▶ _ACTION ITEM_
Write out the lines below once more, exactly as they appear. Do not include pictures.

[[ PROVIDED RECORDS, beginning ]]

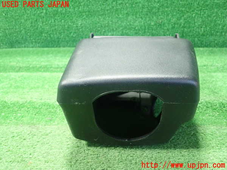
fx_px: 197
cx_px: 114
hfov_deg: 60.0
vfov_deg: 46.8
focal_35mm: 30
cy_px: 85
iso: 800
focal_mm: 5.5
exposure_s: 1/60
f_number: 2.3
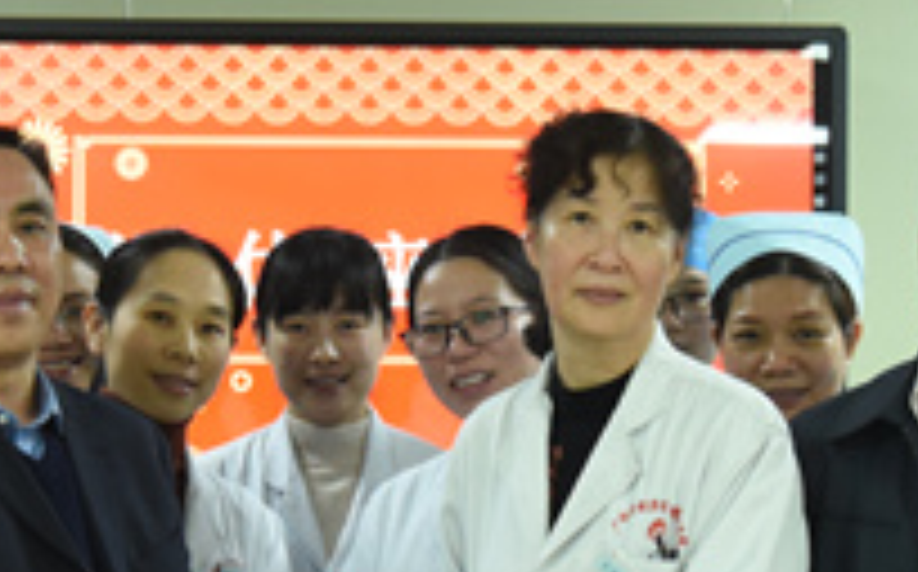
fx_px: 4198
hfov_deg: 12.5
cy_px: 401
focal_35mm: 168
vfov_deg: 7.8
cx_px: 360
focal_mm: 42
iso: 2500
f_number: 4.2
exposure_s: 1/80
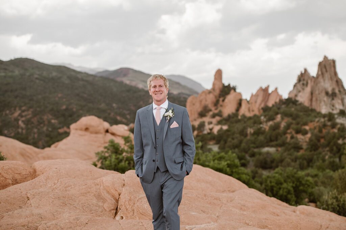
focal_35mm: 78
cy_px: 115
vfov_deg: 17.5
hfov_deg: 26.0
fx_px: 749
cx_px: 173
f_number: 3.2
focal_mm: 78
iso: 200
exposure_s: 1/640
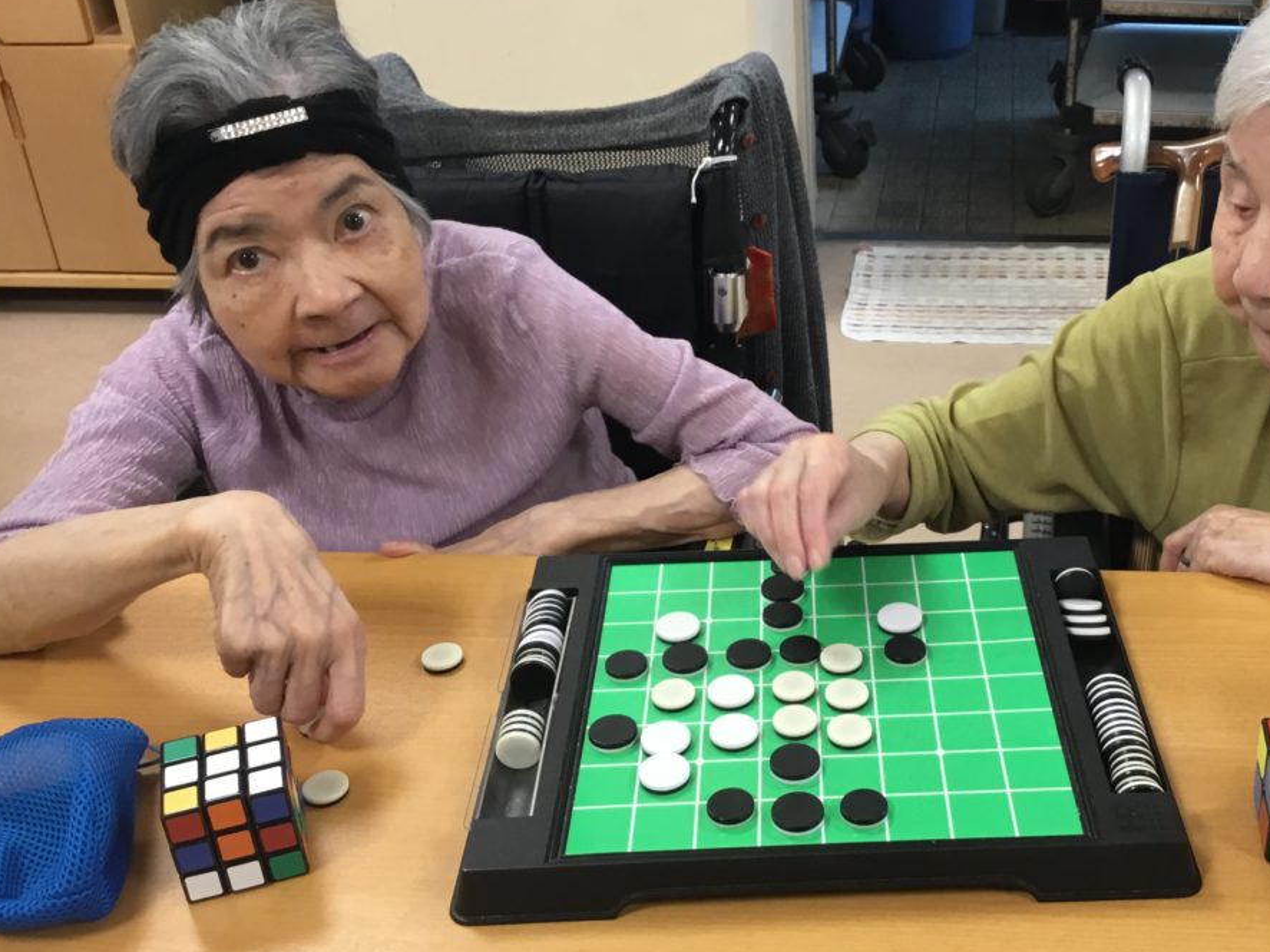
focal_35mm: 42
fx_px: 1540
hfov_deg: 44.3
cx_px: 820
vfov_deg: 34.3
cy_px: 443
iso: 80
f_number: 2.4
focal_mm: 3.3
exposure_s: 1/30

[[ PROVIDED RECORDS, end ]]

▶ _EXERCISE OUTPUT_
fx_px: 197
cx_px: 114
hfov_deg: 60.0
vfov_deg: 46.8
focal_35mm: 30
cy_px: 85
iso: 800
focal_mm: 5.5
exposure_s: 1/60
f_number: 2.3
fx_px: 4198
hfov_deg: 12.5
cy_px: 401
focal_35mm: 168
vfov_deg: 7.8
cx_px: 360
focal_mm: 42
iso: 2500
f_number: 4.2
exposure_s: 1/80
focal_35mm: 78
cy_px: 115
vfov_deg: 17.5
hfov_deg: 26.0
fx_px: 749
cx_px: 173
f_number: 3.2
focal_mm: 78
iso: 200
exposure_s: 1/640
focal_35mm: 42
fx_px: 1540
hfov_deg: 44.3
cx_px: 820
vfov_deg: 34.3
cy_px: 443
iso: 80
f_number: 2.4
focal_mm: 3.3
exposure_s: 1/30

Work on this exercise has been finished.